提供テキスト
×

【ピッチ外のスペシャリスト】選手の体に“最適な選択”シビアに見つめるJ2京都の職人トレーナー

[ 2021年6月16日 12:36 ]

J2京都の岩城チーフトレーナー(C)KYOTO.P.S.
Photo By 提供写真

 J2京都のチョウ貴裁(チョウキジェ)監督が掲げる強度の高いサッカーを支える人物の一人だ。J2京都でチーフトレーナーを務める岩城孝次氏(56)。Jクラブで28年目を迎えるベテランは首位に立つクラブの縁の下の力持ちだ。

 かつてのトレーナーは負傷者のリハビリや治療がメインだった。だが時代は流れ、岩城氏は「健康管理や状態管理をフィジカルコーチと一緒にしていくことが重視されるようになった」と説明する。負傷する前のリスクヘッジ。言葉にすれば簡単だが、日々、シビアな判断を繰り返しているのだ。

 「難しいのは、われわれがコーチングスタッフに情報を提供することによって、選手に損得が出てくること」。例えば、ベンチ入りができるかどうかの選手が筋肉系の違和感を訴える。監督にそのまま伝えると出場機会を奪う可能性がある。逆に選手の言い分だけを通してしまうと、負傷につながるケースもある。

 岩城氏は「筋肉の張りや足首の痛みなどは個々で違うのもあり、グレーな部分が多い。監督にどう伝えるかは悩みます」という。だが「自分の中で白黒(出場可否)は決める」と判断を丸投げすることはしない。長年の経験から(1)ケガの程度を判断(2)グレーゾーンの場合は負傷リスクを想定(3)選手本人を呼んで患部の状態確認、顔色や言葉遣いなど意思を確認する。3ステップを経た上で出場可否を監督に伝えるようにしている。

データ一覧
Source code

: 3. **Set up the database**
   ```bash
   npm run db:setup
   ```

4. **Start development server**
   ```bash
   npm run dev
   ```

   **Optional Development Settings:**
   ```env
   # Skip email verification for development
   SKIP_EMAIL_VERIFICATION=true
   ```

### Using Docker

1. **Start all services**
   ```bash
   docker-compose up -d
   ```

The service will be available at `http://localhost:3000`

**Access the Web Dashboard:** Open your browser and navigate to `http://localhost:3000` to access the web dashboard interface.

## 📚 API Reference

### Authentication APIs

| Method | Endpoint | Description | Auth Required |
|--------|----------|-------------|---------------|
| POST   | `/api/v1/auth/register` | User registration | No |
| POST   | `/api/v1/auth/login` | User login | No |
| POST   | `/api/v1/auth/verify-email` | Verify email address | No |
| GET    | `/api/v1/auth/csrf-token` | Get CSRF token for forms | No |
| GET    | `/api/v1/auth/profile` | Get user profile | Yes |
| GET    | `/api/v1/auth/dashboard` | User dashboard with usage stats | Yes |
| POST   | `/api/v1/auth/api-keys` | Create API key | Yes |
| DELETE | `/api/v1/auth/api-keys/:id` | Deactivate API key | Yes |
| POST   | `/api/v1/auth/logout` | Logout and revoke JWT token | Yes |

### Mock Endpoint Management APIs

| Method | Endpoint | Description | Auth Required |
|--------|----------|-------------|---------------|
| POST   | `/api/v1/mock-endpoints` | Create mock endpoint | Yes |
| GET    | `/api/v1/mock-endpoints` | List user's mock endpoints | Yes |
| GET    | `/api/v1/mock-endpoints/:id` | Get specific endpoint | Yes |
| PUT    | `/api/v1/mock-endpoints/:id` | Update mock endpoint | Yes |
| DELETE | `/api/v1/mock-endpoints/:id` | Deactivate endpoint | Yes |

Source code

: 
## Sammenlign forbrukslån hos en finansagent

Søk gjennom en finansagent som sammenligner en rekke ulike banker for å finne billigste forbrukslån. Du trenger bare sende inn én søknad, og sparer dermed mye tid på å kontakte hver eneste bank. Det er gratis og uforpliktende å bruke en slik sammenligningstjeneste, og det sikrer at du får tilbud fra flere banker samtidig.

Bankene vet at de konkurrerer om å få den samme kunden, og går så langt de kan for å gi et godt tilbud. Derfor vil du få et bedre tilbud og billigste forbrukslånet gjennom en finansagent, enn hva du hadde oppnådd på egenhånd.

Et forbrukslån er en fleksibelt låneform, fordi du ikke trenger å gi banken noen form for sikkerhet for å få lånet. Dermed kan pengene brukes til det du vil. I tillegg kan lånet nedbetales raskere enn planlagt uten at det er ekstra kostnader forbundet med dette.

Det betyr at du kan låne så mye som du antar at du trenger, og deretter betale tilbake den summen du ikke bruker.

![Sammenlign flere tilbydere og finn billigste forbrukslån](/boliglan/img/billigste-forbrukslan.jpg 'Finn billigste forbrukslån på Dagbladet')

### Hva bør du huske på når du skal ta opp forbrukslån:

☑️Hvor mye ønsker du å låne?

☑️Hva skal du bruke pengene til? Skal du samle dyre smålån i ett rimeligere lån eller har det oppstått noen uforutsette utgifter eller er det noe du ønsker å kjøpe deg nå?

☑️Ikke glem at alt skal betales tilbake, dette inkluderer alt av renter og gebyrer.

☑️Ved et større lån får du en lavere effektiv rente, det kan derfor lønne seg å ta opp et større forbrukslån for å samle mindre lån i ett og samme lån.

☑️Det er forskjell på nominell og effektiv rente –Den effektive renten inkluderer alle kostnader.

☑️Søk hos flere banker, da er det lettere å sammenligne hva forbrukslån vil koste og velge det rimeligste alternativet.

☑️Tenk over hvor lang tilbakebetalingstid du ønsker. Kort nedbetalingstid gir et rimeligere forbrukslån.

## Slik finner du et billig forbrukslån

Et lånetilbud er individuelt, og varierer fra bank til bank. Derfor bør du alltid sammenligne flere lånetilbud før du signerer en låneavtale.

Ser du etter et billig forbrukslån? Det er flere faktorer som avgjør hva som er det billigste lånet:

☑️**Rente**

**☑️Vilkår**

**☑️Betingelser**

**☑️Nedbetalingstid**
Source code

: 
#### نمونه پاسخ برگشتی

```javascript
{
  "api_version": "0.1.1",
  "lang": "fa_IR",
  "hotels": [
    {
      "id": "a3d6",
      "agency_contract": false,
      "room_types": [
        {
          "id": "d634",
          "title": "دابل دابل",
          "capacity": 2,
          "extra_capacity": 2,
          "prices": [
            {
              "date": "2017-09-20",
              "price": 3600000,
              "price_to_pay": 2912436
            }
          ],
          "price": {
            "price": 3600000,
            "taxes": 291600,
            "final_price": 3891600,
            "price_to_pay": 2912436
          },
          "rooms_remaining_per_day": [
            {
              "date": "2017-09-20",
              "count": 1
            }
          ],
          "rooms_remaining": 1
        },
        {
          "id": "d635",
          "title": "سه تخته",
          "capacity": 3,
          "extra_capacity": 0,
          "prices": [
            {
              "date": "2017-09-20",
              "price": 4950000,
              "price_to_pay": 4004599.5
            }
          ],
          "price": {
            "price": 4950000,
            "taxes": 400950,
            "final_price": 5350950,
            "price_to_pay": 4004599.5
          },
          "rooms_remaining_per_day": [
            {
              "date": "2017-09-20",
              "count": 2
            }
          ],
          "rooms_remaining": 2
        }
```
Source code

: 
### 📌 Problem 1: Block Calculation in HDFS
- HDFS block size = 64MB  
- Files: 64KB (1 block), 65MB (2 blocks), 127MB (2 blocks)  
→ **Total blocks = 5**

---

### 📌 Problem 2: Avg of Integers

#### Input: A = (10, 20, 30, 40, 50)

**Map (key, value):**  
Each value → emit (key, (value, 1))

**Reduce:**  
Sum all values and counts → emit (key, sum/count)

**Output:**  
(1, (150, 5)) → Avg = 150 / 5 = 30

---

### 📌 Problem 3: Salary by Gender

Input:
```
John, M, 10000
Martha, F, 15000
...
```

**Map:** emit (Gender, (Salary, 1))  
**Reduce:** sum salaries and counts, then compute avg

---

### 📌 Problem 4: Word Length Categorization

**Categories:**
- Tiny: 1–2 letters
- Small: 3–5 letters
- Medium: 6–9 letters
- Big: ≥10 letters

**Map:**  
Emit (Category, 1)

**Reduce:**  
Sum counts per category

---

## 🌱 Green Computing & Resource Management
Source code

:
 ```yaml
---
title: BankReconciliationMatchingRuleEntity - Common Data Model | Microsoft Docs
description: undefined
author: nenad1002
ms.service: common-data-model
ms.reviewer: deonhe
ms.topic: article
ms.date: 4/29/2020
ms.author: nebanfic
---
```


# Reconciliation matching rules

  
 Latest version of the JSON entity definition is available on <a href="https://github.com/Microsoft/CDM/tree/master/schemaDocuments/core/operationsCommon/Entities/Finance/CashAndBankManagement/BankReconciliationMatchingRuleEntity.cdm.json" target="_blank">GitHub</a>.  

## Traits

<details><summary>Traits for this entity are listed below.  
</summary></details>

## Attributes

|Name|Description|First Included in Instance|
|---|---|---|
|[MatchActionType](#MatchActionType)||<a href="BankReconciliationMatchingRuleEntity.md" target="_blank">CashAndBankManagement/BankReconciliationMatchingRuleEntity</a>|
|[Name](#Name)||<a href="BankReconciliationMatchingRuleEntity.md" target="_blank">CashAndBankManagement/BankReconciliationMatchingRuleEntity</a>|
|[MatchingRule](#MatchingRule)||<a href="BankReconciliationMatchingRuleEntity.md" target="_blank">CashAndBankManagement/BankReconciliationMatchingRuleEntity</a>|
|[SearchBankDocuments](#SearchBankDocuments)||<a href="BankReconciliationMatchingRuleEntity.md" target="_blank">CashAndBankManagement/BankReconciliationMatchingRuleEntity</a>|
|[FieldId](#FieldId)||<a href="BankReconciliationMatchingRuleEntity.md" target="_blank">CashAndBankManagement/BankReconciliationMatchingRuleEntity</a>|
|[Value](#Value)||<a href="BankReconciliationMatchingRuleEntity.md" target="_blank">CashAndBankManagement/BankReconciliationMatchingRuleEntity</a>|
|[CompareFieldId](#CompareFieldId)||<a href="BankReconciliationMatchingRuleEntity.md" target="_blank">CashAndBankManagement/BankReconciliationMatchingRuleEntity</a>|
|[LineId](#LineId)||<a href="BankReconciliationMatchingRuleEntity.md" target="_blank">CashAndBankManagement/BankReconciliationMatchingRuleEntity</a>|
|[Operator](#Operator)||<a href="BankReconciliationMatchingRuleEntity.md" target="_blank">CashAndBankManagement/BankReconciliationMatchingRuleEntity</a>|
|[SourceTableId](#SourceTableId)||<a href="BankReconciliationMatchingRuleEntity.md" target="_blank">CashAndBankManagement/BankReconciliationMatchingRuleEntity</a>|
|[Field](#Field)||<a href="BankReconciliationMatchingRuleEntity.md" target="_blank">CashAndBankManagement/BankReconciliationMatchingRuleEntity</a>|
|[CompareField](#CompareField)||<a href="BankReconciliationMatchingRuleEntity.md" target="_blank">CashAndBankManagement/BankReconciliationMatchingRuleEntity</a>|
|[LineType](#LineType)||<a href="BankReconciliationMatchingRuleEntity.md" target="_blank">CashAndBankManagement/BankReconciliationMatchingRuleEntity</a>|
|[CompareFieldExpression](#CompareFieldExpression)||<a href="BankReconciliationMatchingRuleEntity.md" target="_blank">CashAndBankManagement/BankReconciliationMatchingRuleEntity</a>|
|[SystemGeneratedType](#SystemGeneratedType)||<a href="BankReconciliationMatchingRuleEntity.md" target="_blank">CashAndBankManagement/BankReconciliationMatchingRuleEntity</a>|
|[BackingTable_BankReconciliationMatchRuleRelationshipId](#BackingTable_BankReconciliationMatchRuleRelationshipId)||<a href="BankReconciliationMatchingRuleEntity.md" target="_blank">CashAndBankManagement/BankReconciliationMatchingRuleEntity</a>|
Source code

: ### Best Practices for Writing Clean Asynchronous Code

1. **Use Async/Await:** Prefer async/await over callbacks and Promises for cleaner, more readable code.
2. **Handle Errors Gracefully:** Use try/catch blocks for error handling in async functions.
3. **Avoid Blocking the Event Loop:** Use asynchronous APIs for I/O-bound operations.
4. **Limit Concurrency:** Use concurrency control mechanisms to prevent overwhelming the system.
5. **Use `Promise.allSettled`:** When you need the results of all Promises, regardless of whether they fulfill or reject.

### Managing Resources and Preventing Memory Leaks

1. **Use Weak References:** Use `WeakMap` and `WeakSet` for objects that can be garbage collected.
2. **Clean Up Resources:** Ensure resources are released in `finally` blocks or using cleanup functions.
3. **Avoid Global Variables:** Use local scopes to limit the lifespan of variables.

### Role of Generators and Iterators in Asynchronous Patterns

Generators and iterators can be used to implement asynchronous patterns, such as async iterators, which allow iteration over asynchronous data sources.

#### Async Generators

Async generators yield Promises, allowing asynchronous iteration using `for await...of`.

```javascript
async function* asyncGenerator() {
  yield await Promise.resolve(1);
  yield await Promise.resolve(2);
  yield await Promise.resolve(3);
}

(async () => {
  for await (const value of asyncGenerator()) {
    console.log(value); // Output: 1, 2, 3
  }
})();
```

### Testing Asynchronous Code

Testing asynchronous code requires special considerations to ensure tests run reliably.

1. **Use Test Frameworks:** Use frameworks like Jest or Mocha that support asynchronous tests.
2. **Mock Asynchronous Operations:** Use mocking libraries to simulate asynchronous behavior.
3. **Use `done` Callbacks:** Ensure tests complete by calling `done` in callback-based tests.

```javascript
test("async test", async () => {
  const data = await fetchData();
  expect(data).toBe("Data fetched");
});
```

次の課題
[1] 岩城トレーナーに関する記事によると、岩城孝次氏はJクラブで何年目を迎えているか。
[2] 岩城トレーナーに関する記事から、「J2京都のチョウ貴裁(チョウ」から「監督に伝えるようにしている。」までの部分を一字一句変えずに返せ。
[3] 岩城トレーナーに関する記事を、最後の文の後から書き進めよ。
データは使用しなくてよい。

解答
[1] 28年目

[2]
J2京都のチョウ貴裁(チョウキジェ)監督が掲げる強度の高いサッカーを支える人物の一人だ。J2京都でチーフトレーナーを務める岩城孝次氏(56)。Jクラブで28年目を迎えるベテランは首位に立つクラブの縁の下の力持ちだ。

 かつてのトレーナーは負傷者のリハビリや治療がメインだった。だが時代は流れ、岩城氏は「健康管理や状態管理をフィジカルコーチと一緒にしていくことが重視されるようになった」と説明する。負傷する前のリスクヘッジ。言葉にすれば簡単だが、日々、シビアな判断を繰り返しているのだ。

 「難しいのは、われわれがコーチングスタッフに情報を提供することによって、選手に損得が出てくること」。例えば、ベンチ入りができるかどうかの選手が筋肉系の違和感を訴える。監督にそのまま伝えると出場機会を奪う可能性がある。逆に選手の言い分だけを通してしまうと、負傷につながるケースもある。

 岩城氏は「筋肉の張りや足首の痛みなどは個々で違うのもあり、グレーな部分が多い。監督にどう伝えるかは悩みます」という。だが「自分の中で白黒(出場可否)は決める」と判断を丸投げすることはしない。長年の経験から(1)ケガの程度を判断(2)グレーゾーンの場合は負傷リスクを想定(3)選手本人を呼んで患部の状態確認、顔色や言葉遣いなど意思を確認する。3ステップを経た上で出場可否を監督に伝えるようにしている。

[3]
 04年から15年まで所属したG大阪で、当時の西野朗監督(現タイ代表監督)に言われた言葉を胸に刻む。「全治4週間と言われて4週間で治すのは当然。最善の方法で、3週間半で復帰させるのがトレーナーの妙味じゃないか」――。京都が天皇杯2回戦で今治に3―1で快勝した9日。勝利に貢献したある選手から「岩城さんのおかげです」と感謝されたという。少し痛みを抱えていたが90分間プレーでき、痛みのぶり返しもない。それがうれしかった。

 負傷リスクを考慮しつつ、出場できる可能性を高める。これからも常に選手の体に耳を傾け、一番良い選択をしていく。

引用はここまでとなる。